═══ Source document
FIG. 1 is a schematic block diagram of a computing system according to some example embodiments.

Referring to FIG. 1, a computing system 100 according to some example embodiments may include a processor 110 including a plurality of cores 111, 112, and 113 and a scheduler 115, and a main memory (or a system memory) 120, and may further include an additional processor 130.

The processors 110 and 130 and the main memory 120 may perform communication with one another through a bus 140. In other words, the bus 140 may serve as an interface that supports communication between constituent elements.

The computing system 100 may be disposed and operate in an electronic device. The electronic device may be implemented in the form of a personal computer (PC), a data server, a laptop computer, an automotive electric component, or a portable device. The portable device may be implemented in the form of a mobile phone, a smart phone, a tablet PC, a wearable device, a personal digital assistant (PDA), an enterprise digital assistant (EDA), an image processing device with an image sensor, a digital still camera, a digital video camera, a portable multimedia player (PMP), a personal navigation device or portable navigation device (PND), a handheld game console, or an e-book.

The processor 110 may be a main processor and control the overall operation of the computing system 100. The processor 110 may be a multi-core processor including the plurality of cores 111, 112, and 113. The processors 110 and 130 may be central processing units (CPUs), graphic processing units (GPUs), neural processing units (NPUs), or application cores (application processors (APs)). The processors 110 and 130 may be processors identical to or different from each other.

A plurality of processes PROCESS1 to PROCESS5 may be assigned to the processor 110. The plurality of processes PROCESS1 to PROCESS5 may be assigned to the plurality of cores 111, 112, and 113 in the processor 110. The plurality of cores 111, 112, and 113 may be identical to or different from one another.

The processes are objects that may be generally assigned to cores and are executed, and refer to running programs. One process may consist of multiple execution units. Hereinafter, execution units will be referred to as threads.

Like a process, each thread is a flow of control that can independently execute objects in a process that are basic units using a processor or a core, for example, commands. Each thread shares codes, address spaces, files which are resources of the operating system, signals, and so on with the other threads included in the same group, and such a thread group may be referred to as a process. In other words, one process may include one or more threads.

In some example embodiments, the scheduler 115 may assign the plurality of processes PROCESS1 to PROCESS5 to the plurality of cores 111, 112, and 113. In some example embodiments, the scheduler 115 may determine the priorities of the processes, and select a core to execute a process, on the basis of the determined priorities. For example, the scheduler 115 may determine the priorities of the processes based on a predetermined (or, alternatively, desired, determined, or selected) priority determination scheme. The scheduler 115 may consider the states of the cores (e.g., utilization, performance, etc.) when assigning the processes to the cores on the basis of the determined priorities.
══════
#### Given exercise
Answer these questions about the computing system description, one per line:
1. What does the bus 140 serve as?
2. What are execution units referred to as?
3. Which processes may be assigned to the processor 110?
═══ Listed records
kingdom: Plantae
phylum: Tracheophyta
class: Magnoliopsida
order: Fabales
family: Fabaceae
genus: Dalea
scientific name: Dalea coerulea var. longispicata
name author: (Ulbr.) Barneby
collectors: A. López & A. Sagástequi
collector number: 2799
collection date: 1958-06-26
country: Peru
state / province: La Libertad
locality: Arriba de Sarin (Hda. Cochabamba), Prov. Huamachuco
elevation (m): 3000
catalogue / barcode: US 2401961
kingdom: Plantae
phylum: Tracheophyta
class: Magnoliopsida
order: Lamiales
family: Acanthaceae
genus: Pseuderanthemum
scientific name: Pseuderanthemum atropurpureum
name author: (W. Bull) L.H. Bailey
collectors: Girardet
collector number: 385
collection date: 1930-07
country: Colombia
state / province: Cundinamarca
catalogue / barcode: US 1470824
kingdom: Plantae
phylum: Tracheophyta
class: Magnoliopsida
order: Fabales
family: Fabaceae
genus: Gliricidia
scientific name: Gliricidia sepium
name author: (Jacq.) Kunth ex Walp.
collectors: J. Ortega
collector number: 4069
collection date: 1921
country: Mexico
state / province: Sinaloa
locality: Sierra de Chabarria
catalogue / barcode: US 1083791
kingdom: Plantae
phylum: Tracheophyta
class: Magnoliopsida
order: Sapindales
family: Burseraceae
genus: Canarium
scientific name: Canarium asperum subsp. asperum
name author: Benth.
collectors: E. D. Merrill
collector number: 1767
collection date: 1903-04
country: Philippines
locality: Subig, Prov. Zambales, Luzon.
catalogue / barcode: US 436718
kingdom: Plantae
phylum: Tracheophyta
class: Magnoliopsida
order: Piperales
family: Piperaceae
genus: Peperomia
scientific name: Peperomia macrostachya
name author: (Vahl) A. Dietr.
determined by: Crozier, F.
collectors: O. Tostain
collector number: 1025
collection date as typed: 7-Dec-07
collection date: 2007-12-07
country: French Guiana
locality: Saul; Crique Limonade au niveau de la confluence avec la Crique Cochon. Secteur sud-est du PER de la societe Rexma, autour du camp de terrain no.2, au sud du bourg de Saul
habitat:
══════
#### Output below
1. An interface that supports communication between constituent elements.
2. Threads.
3. PROCESS1 to PROCESS5.